Not all Sandobele use the same objects, but rather try to make their own kit unique to the spirits with whom they communicate. Diviners who are just beginning and those with few clients often only have the bare essentials, but successful diviners may acquire many objects as well as decorations for their chamber. As they gain clientele, Sandobele are able to designate permanent meanings to a fixed number of new objects they obtain. On occasion the Sandobele may tell their client that the madebele insists that the client purchase a specific, “shiny” brass object before they can speak with him of his problems. These new more personal objects derive from communications with the helping madebele associated with that specific diviner.
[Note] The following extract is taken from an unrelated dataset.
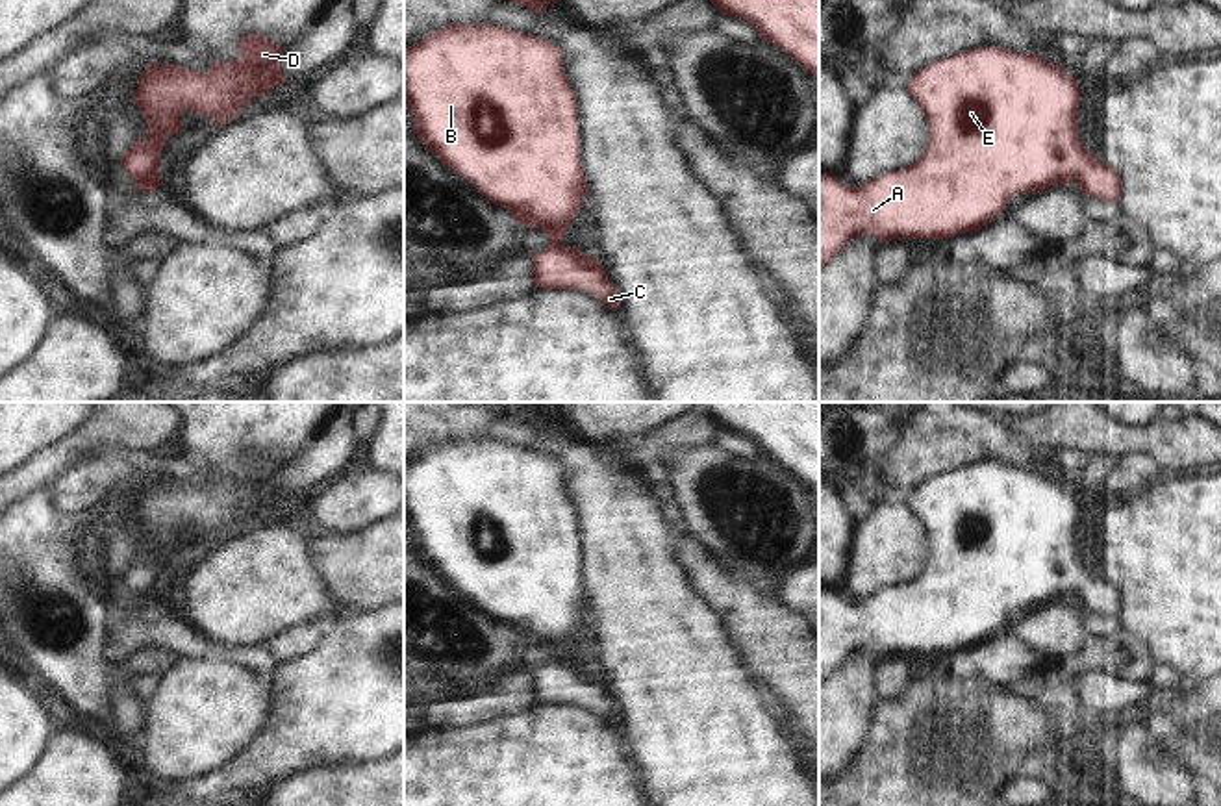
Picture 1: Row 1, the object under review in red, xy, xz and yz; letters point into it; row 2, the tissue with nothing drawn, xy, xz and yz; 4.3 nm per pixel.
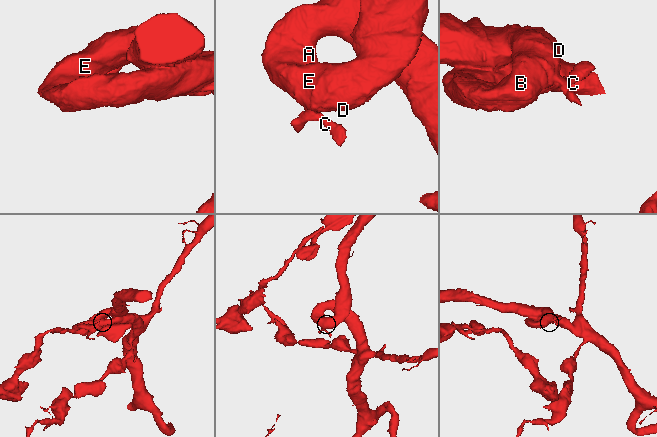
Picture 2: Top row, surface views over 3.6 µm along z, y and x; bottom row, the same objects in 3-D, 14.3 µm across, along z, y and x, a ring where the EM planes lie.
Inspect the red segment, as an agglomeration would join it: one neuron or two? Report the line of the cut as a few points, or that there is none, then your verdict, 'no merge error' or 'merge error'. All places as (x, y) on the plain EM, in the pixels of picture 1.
cut none; no merge error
In addition, diviners add other unimportant objects to the kit in order to obscure the actual set from the client and confuse them. The Sandobele will add anything that draws their eye to the kit because of the item's color, texture or form. Using merely aesthetic objects in conjunction with the actual set, the diviners try to thwart the clients in any attempt to understand the tyeli method. The meaning of the objects comes from the position in which they fall and how this correlates with the other objects around them. Only the Sandobele are skilled in the art of reading the meaning of the connections between the objects. Currently diviners incorporate things such as ball point pens, bolts, nail polish and medicine flasks into their divination kits as objects of importance and visual worth. The divination sets are constantly reconfigured due to the plastic nature of the craft of tyele divination.

==Madebele: sculptures==
The pair of carved wooden figures represents another essential component of the Sando divination process. A practicing diviner must have two or more of these figures called madebele like the spirits they represent, although the Senufo make a definite distinction between the two. These sculptures’ appearance must be similar to that of the individual spirits because they are used to attract the spirits to the diviner's chamber for consultation. Also, once the unseen spirits have been lured to the place, they reside inside the figures and “speak” to the diviner through the divination objects during the ritual. As with the other objects within the chamber, they are meant to be aesthetically pleasing to the spirits as well as functional. More successful diviners may have many sets of figures including more exquisitely carved figures that better relate to their particular madebele. The scale of the objects is similar to the divination objects reflecting an intimate relationship between the diviner and client. The figures are always displayed in male and female forms as they represent the spirits who come to the diviner as a pair. The female figure always stands slightly taller than the male, emphasizing the importance of women in the communication with spirits. These figures are an excellent example of how the formal and aesthetic qualities enhance the spiritual function of the sculptures. As with many of the other divination objects the pleasing visual appearance of the figures enables them to gratify and help call forth the spirits.